Building a resilient architecture with Cloud SQL
Subhash Guddad
Director, Technology Practice Lead, Data Management
Customers build and deploy many applications that have varied requirements from an availability perspective. The databases that store and manage the data created and used by these applications play a key role in determining the overall availability of the applications. Some applications can tolerate a longer recovery time or RTO (Recovery Time Objective) and have ways to deal with some amount of data loss or RPO ( Recovery Point Objective). Other critical applications have a requirement for no data loss i.e. the RPO has to be zero and be able to return to service quickly i.e. a short RTO.. The databases supporting these applications should have capabilities to meet the various RPO and RTO requirements that the applications need.
Cloud SQL is Google Cloud’s fully managed relational database service for MySQL, PostgreSQL, and SQL Server. It provides full compatibility with the source database engines while reducing operational costs by automating database provisioning, storage capacity management, and other time-consuming tasks.

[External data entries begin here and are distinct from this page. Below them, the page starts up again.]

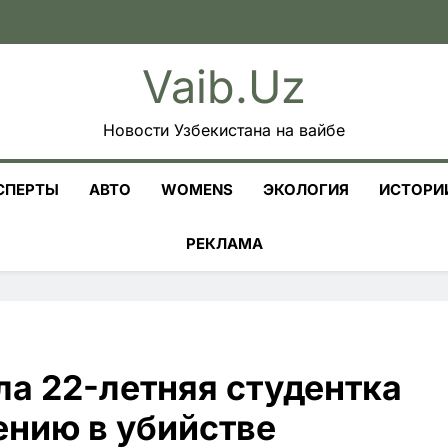
Vaib.uz
Новости Узбекистана на вайбе
СПЕРТЫ
АВТО
WOMENS
ЭКОЛОГИЯ
ИСТОРИ
РЕКЛАМА
ла 22-летняя студентка
ению в убийстве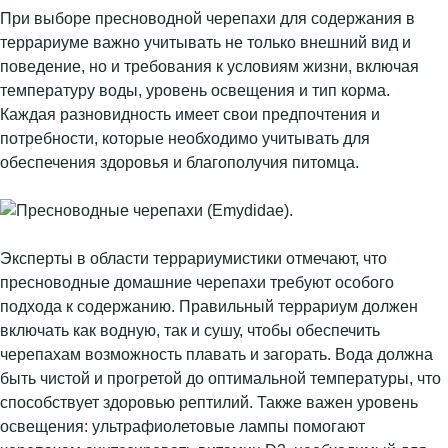
При выборе пресноводной черепахи для содержания в
террариуме важно учитывать не только внешний вид и
поведение, но и требования к условиям жизни, включая
температуру воды, уровень освещения и тип корма.
Каждая разновидность имеет свои предпочтения и
потребности, которые необходимо учитывать для
обеспечения здоровья и благополучия питомца.
Эксперты в области террариумистики отмечают, что
пресноводные домашние черепахи требуют особого
подхода к содержанию. Правильный террариум должен
включать как водную, так и сушу, чтобы обеспечить
черепахам возможность плавать и загорать. Вода должна
быть чистой и прогретой до оптимальной температуры, что
способствует здоровью рептилий. Также важен уровень
освещения: ультрафиолетовые лампы помогают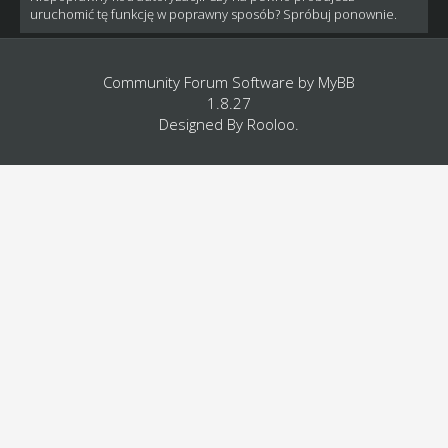
uruchomić tę funkcję w poprawny sposób? Spróbuj ponownie.
Community Forum Software by
MyBB
1.8.27
Designed By
Rooloo
.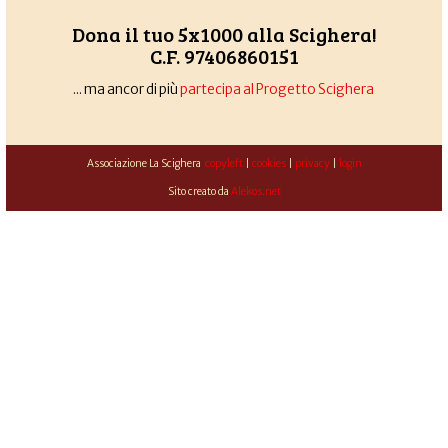
Dona il tuo 5x1000 alla Scighera!
C.F. 97406860151
... ma ancor di più
partecipa al Progetto Scighera
Associazione La Scighera
copyleft
|
cookies
|
privacy
|
login
Sito creato da
Alekos.net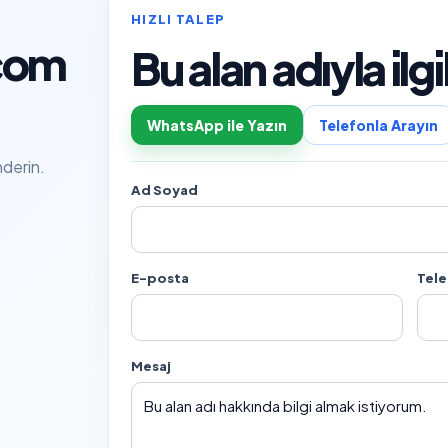
HIZLI TALEP
.com
Bu alan adıyla il
WhatsApp ile Yazın
Telefonla Arayın
nderin.
Ad Soyad
E-posta
Tel
Mesaj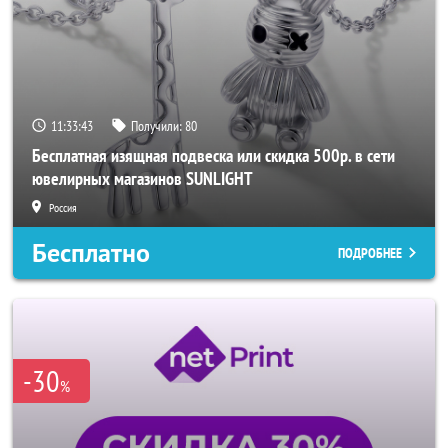
11:33:41
Получили:
80
Бесплатная изящная подвеска или скидка 500р. в сети
ювелирных магазинов SUNLIGHT
Россия
Бесплатно
ПОДРОБНЕЕ
-30
%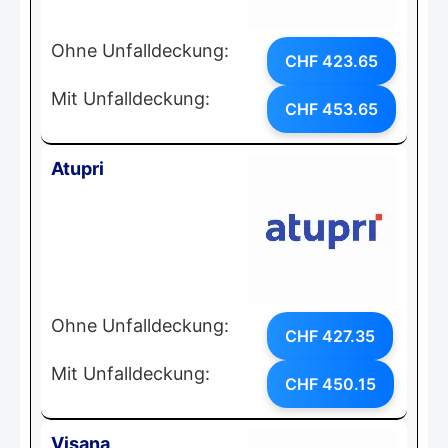
Ohne Unfalldeckung:
CHF 423.65
Mit Unfalldeckung:
CHF 453.65
Atupri
Ohne Unfalldeckung:
CHF 427.35
Mit Unfalldeckung:
CHF 450.15
Visana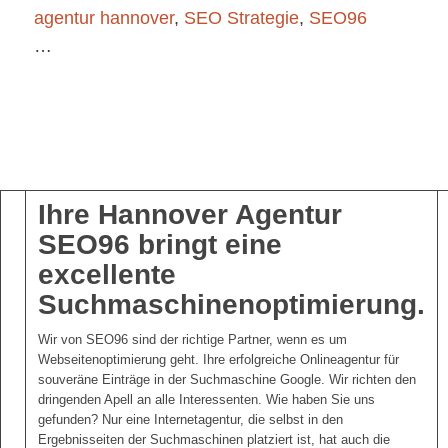
agentur hannover
,
SEO Strategie
,
SEO96
…
Ihre Hannover Agentur
SEO96 bringt eine
excellente
Suchmaschinenoptimierung.
Wir von SEO96 sind der richtige Partner, wenn es um
Webseitenoptimierung geht. Ihre erfolgreiche Onlineagentur für
souveräne Einträge in der Suchmaschine Google. Wir richten den
dringenden Apell an alle Interessenten. Wie haben Sie uns
gefunden? Nur eine Internetagentur, die selbst in den
Ergebnisseiten der Suchmaschinen platziert ist, hat auch die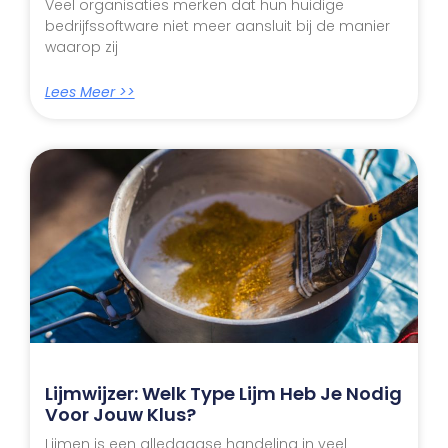
Veel organisaties merken dat hun huidige
bedrijfssoftware niet meer aansluit bij de manier
waarop zij
Lees Meer >>
Lijmwijzer: Welk Type Lijm Heb Je Nodig
Voor Jouw Klus?
Lijmen is een alledaagse handeling in veel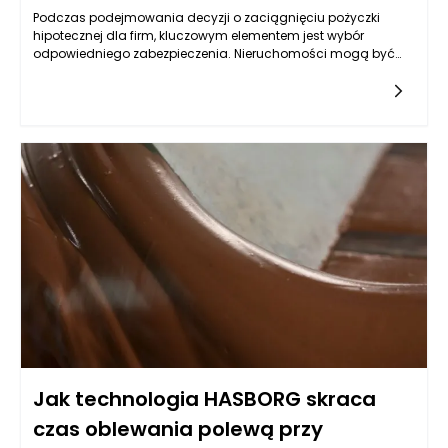
Podczas podejmowania decyzji o zaciągnięciu pożyczki
hipotecznej dla firm, kluczowym elementem jest wybór
odpowiedniego zabezpieczenia. Nieruchomości mogą być
jednym z najbardziej optymalnych rozwiązań, lecz nie każda
jest skierowana do tego celu. Warto przyjrzeć się różnym
typom nieruchomości, które mogą służyć jako zabezpieczenie,
oraz ich specyfice, a także rynkowym aspektom ich
wykorzystywania w kontekście uzyskiwania pożyczek.
Kluczowym czynnikiem jest ich wartość rynkowa,
przyszłościowe możliwości zysku oraz rodzaj biznesu, który
przedsiębiorca prowadzi.
Jak technologia HASBORG skraca
czas oblewania polewą przy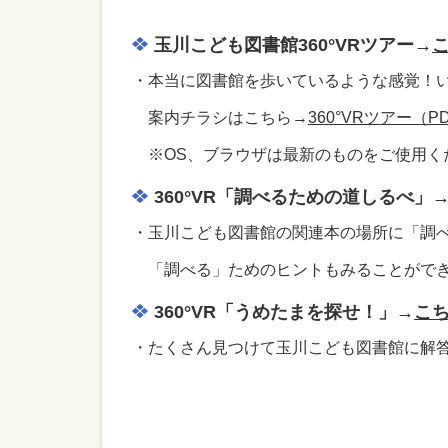
玉川こども図書館360°VRツアー→
・本当に図書館を歩いているような感覚！
案内チラシはこちら→
360°VRツアー（PD
※OS、ブラウザは最新のものをご使用く
360°VR「調べるための道しるべ」
・玉川こども図書館の関連本の場所に「調
「調べる」ためのヒントもみることがで
360°VR「うめたまを探せ！」→
こ
・たくさん見つけて玉川こども図書館に解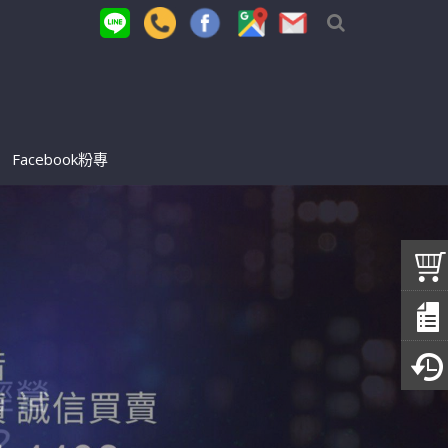
Facebook粉專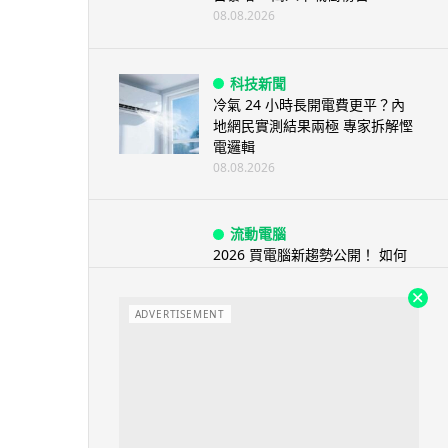
08.08.2026
科技新聞
冷氣 24 小時長開電費更平？內
地網民實測結果兩極 專家拆解慳
電邏輯
08.08.2026
流動電腦
2026 買電腦新趨勢公開！ 如何
享最多優惠 從極致便攜到電...
07.08.2026
ADVERTISEMENT
人工智能
ChatGPT 免費呼叫 Adobe 一句
話跨軟體修圖兼整 PDF ...
07.08.2026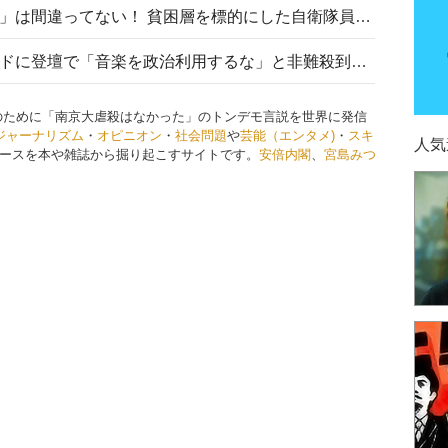
「自衛隊は経済的に厳しい子が」は間違ってない！ 貧困層を標的にした自衛隊員募集、やす子、山上被告も…日本でも進む“経済的徴兵制”
高市首相がミュージックアワードに登壇で「音楽を政治利用するな」と非難殺到！ MAJの国策的本質を批判する声も
のために「南京大虐殺はなかった」のトンデモ言説を世界に発信
ジャーナリズム
・
オピニオン
・
社会問題
や
芸能（エンタメ)
・
スキ
人気
ースを本や雑誌から掘り起こすサイトです。
安倍内閣
、
宮島みつ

Cloud SQL has built-in features to ensure business continuity with reliable and secure services, backed by a 24/7 SRE team providing a 99.95% SLA for the service.
This guide discusses the features in Cloud SQL that can be used to build a resilient database architecture. We list the planned and unplanned events that can impact the availability of the Cloud SQL instance. We discuss the unique capabilities of Cloud SQL that can control and limit the impact of planned maintenance events in terms of downtime. Planned events could be configuration updates or patching activities that are needed to keep the database instance in optimal health.

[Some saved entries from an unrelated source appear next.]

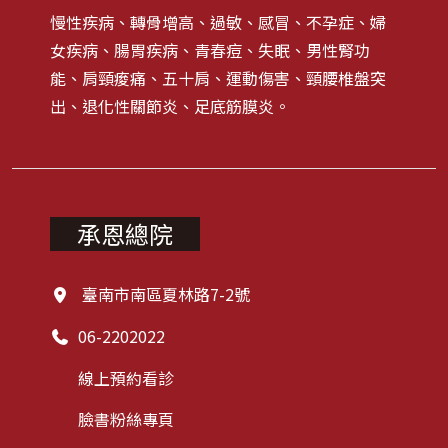
慢性疾病、轉骨增高、過敏、感冒、不孕症、婦
女疾病、腸胃疾病、青春痘、失眠、男性腎功
能、肩頸痠痛、五十肩、運動傷害、頸腰椎盤突
出、退化性關節炎、足底筋膜炎。
承恩總院
臺南市南區夏林路7-2號
06-2202022
線上預約看診
臉書粉絲專頁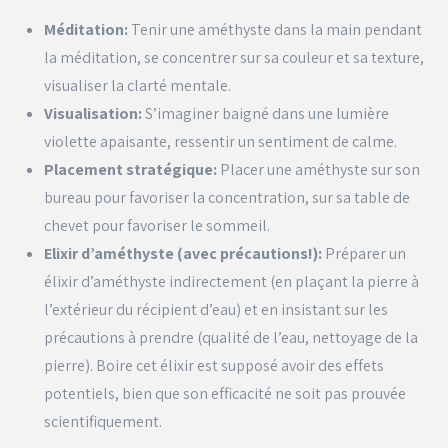
Méditation:
Tenir une améthyste dans la main pendant
la méditation, se concentrer sur sa couleur et sa texture,
visualiser la clarté mentale.
Visualisation:
S’imaginer baigné dans une lumière
violette apaisante, ressentir un sentiment de calme.
Placement stratégique:
Placer une améthyste sur son
bureau pour favoriser la concentration, sur sa table de
chevet pour favoriser le sommeil.
Elixir d’améthyste (avec précautions!):
Préparer un
élixir d’améthyste indirectement (en plaçant la pierre à
l’extérieur du récipient d’eau) et en insistant sur les
précautions à prendre (qualité de l’eau, nettoyage de la
pierre). Boire cet élixir est supposé avoir des effets
potentiels, bien que son efficacité ne soit pas prouvée
scientifiquement.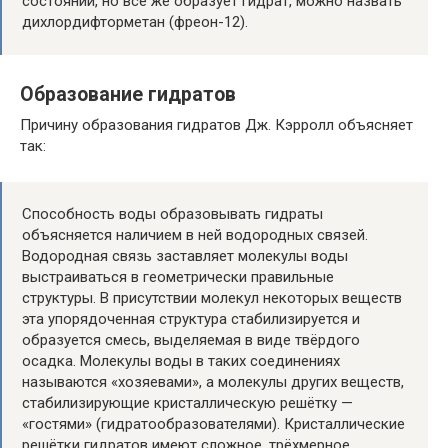
состоянии, но всё же образует гидрат, можно назвать
дихлордифторметан (фреон-12).
Образование гидратов
Причину образования гидратов Дж. Кэрролл объясняет
так:
Способность воды образовывать гидраты
объясняется наличием в ней водородных связей.
Водородная связь заставляет молекулы воды
выстраиваться в геометрически правильные
структуры. В присутствии молекул некоторых веществ
эта упорядоченная структура стабилизируется и
образуется смесь, выделяемая в виде твёрдого
осадка. Молекулы воды в таких соединениях
называются «хозяевами», а молекулы других веществ,
стабилизирующие кристаллическую решётку —
«гостями» (гидратообразователями). Кристаллические
решётки гидратов имеют сложное, трёхмерное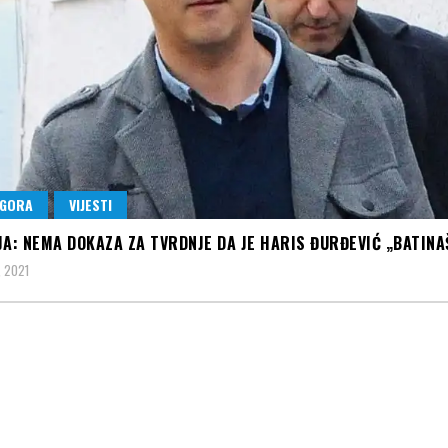
 GORA
VIJESTI
JA: NEMA DOKAZA ZA TVRDNJE DA JE HARIS ĐURĐEVIĆ „BATINA
, 2021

We look at the various types of unplanned events that can cause an outage and discuss features that can be used by customers to reduce the RPO and RTO. The features include database backup and recovery capabilities that form the foundation of an availability strategy and can protect against failures and human errors and reduce the data loss exposure to a minimum.
For environments where the RPO needs to be zero, we discuss the Cloud SQL High Availability configuration that provides a RPO of zero. The replication capabilities of Cloud SQL and how replicas can be used in an availability architecture, both in the same region and using cross-region replicas as a building block to address the disaster recovery requirements, are also covered in the guide.
Finally, the guide briefly discusses best practices for applications to manage connections to the database, use observability to monitor load on the database and handle failures gracefully.